Directly affecting digestion may be improper food, either liquid or solid; and over-exercise or not enough of it may prove troublesome, for exercise is clearly related to digestion. When the digestion process is disturbed, air or gas may accumulate in the stomach or bowels and give rise to colic or hoven. A watery action of the intestines, due to inflammation or irritation, may lead to dysentery and enteritis; or some obstruction like a hair-ball or a clover fuzzy ball, or the knotting of the intestines, may occur, temporarily or permanently impairing digestion so seriously often as to cause death itself.

CIRCULATION

As water in the plant is the carrier of plant food throughout the plant, so is blood the carrier and distributor of food in the animal. When food is absorbed, it either passes into the lymphatic system or into the capillaries of the blood system. If in the former, it is carried to the thoracic duct, which extends along the spinal column and enters one of the main blood vessels. If collected by the capillary system, it is carried to the portable vein, thence to the liver and finally to the heart, where it meets with the blue blood collected from all parts of the body.

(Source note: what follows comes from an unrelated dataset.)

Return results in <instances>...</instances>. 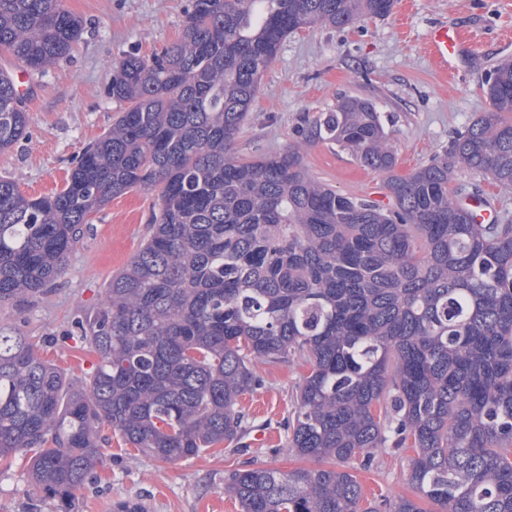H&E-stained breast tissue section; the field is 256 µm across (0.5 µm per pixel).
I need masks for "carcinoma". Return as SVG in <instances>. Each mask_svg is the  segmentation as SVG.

At this point, the blood contains both the nutriment and the waste matter of the body. Before it can be sent through the body again the waste material must be thrown out of the system by means of the lungs. This is accomplished by the heart forcing to the lungs the impure blood with its impurities collected from all parts of the body and also the nutriment collected from the digestive tract.

The chief organs, therefore, of the circulatory system are the blood and lymphatic vessels containing respectively blood and lymph. The only difference between these two materials is in the fact that lymph is blood without the red-blood corpuscles. The body, after all, really depends upon this lymph for nourishment, since it wanders to all parts of the body, surrounds all the cells in all of the tissues and in this way carries to the cells the very kinds of food that they need.

Lymph Passes Through Cell Walls.

—The blood vessels have no openings into the body at all. In this respect the blood system is like the digestive system; it is separate and distinct in itself. The blood, however, does creep through the walls of the blood vessels. In so doing the blood corpuscles are left behind and lymph is the result.